The title was Go Set a Watchman, a title derived from the Old Testament verse in which Isaiah foresees the fall of Babylon.

"There were many things wrong about it," Tay Hohoff, who became her editor at Lippincott, later wrote of Lee's first effort. "It was more a collection of short stories than a true novel. And yet, there was also life. … The people walked solidly on the pages; they could be seen and heard and felt."

Hohoff advised the young writer to recast the story from Scout's eyes.

"I was a first-time writer," Lee said in a statement released decades later, when the publication of Watchman was announced, "so I did what I was told."

After more than two years of rewriting - during a tense period in the South following Supreme Court rulings on the desegregation of public schools and buses - Mockingbird was published on July 11, 1960. It was featured by three major book clubs - Reader's Digest, the Literary Guild and Book-of-the-Month Club - and shot to the top of bestseller lists, where it remained for nearly two years.

Over the next half century, she turned down nearly every interview request, often with a surly "Hell, no!" On one of the rare occasions when she assented - the 50th anniversary of the publication of Mockingbird - she told the reporter she would answer questions only if the book was not mentioned.

Her aversion to the spotlight brought comparisons to J.D. Salinger, another literary legend whose reputation rested on a sole novel, Catcher in the Rye. He died in 2010.

But unlike Salinger, who had a hearty contempt for the public, Lee was not a recluse. She was often seen around town eating out with friends and made some public appearances, including an annual awards ceremony at the University of Alabama for student winners of an essay contest on her famous novel.

Friends and family described her as a sociable, generous and warm-hearted person with a good sense of humour. In a set of letters sold at auction recently, Lee displayed her wit in comical aliases, signing off as "the Prisoner of Zenda" or "Francesca da Rimini," the ill-fated nobleman’s daughter whom Dante turned into a character in his Divine Comedy.

Although she said she was working on another novel after Mockingbird, that prospect was all but forgotten as the years passed.
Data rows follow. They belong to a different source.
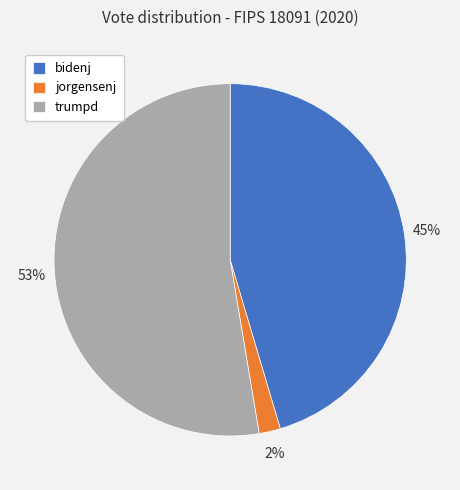

Do jorgensenj and trumpd together represent more than half of the pie?

Yes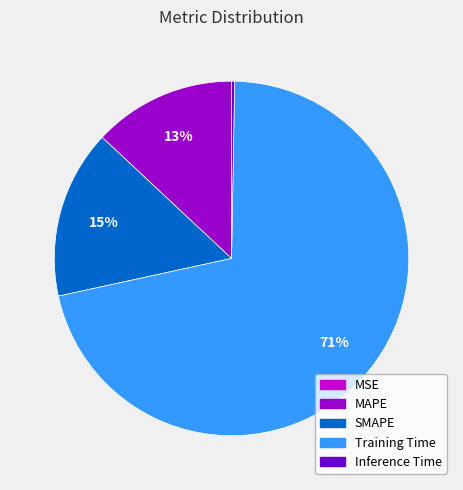

What percentage is the SMAPE slice, to the nearest percent?

15%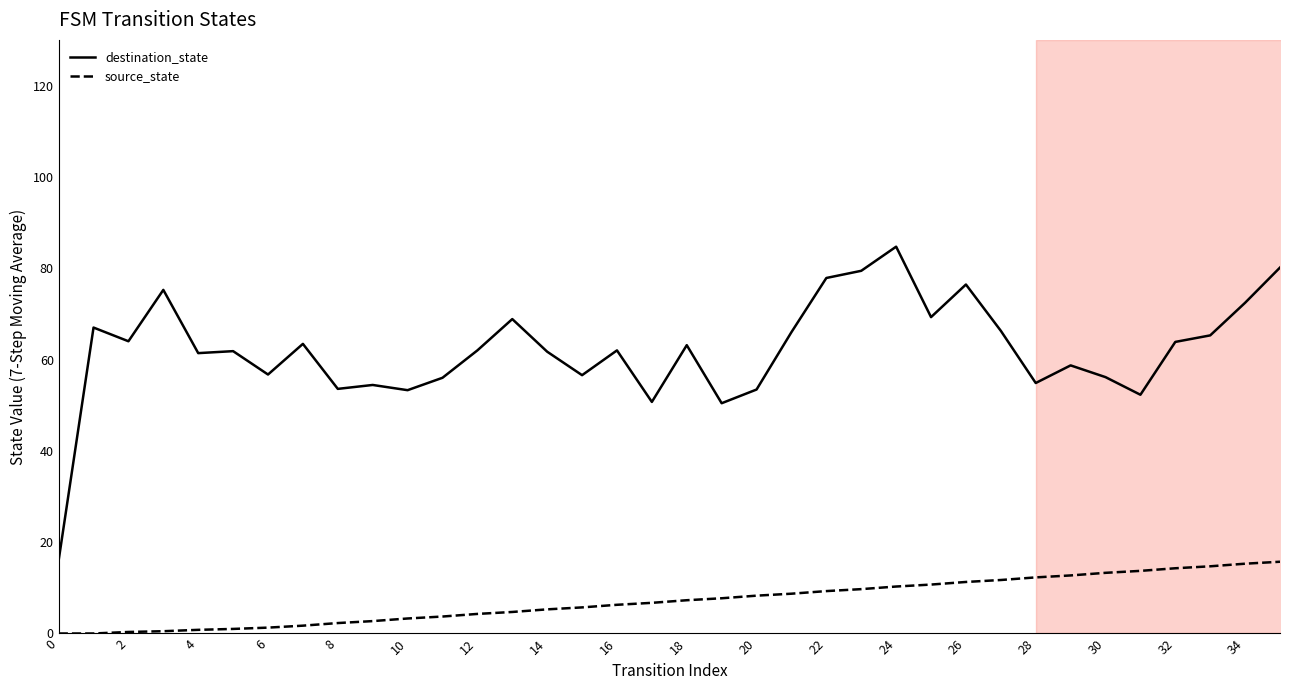

Reading left to right, extract all data points from this chart.

destination_state: 16.0	67.0	64.0	75.2	61.4	61.8	56.7	63.4	53.6	54.4	53.3	56.0	62.0	68.9	61.7	56.6	62.0	50.7	63.1	50.4	53.4	66.0	77.9	79.4	84.7	69.3	76.4	66.3	54.9	58.7	56.1	52.3	63.9	65.3	72.4	80.1
source_state: 0.0	0.0	0.3	0.5	0.8	1.0	1.3	1.7	2.3	2.7	3.3	3.7	4.3	4.7	5.3	5.7	6.3	6.7	7.3	7.7	8.3	8.7	9.3	9.7	10.3	10.7	11.3	11.7	12.3	12.7	13.3	13.7	14.3	14.7	15.3	15.7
She hinted that the possibility of failure weighed heavily on her.

"When you’re at the top," she once told a relative, "there’s only one way to go."

The absence of a second novel gave rise to a stubborn rumor: that Capote had helped write To Kill a Mockingbird. Lee never publicly commented on the speculation, but sister Alice dismissed it as "the biggest lie ever told."

Capote, who was said to be jealous of his friendss Pulitzer, never completely refuted the rumor; he died in 1984.

Truman Capote never refuted the claim that he had helped Lee write Mockingbird.
Associated Press

Lee also was silent on the controversy that arose in later years over her agent, Samuel Pinkus. In 2007, when she was 80 and unable to hear or see clearly, she signed a document giving Pinkus the copyright to Mockingbird

Her lawyer later said she had no idea she had assigned him the rights and sued to regain the copyright and control over millions of dollars in royalties. The copyright was returned to Lee in 2012.

Lee never married and had no immediate survivors. She outlived her sister Alice, with whom she lived for many years until poor health forced each of them into nursing homes.

Alice Lee died in November 2014 at 103.

Less than three months later came the astounding announcement that a second novel would soon be in readers' hands. Booksellers and fans alike fizzed with anticipation, and pre-sales soared.

The quiet author gave no interviews, but statements released by her publisher suggested that, like much of the rest of the world, she rejoiced in publishing again.
"I’m alive and kicking,” she said, “and happy as hell."